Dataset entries
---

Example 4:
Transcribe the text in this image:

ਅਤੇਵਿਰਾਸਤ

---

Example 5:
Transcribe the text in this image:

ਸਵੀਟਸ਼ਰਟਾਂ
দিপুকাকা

Task to complete
Return the entries in full. Do not alter them.

Solution
---

Example 4:
Transcribe the text in this image:

ਅਤੇਵਿਰਾਸਤ

---

Example 5:
Transcribe the text in this image:

ਸਵੀਟਸ਼ਰਟਾਂ
দিপুকাকা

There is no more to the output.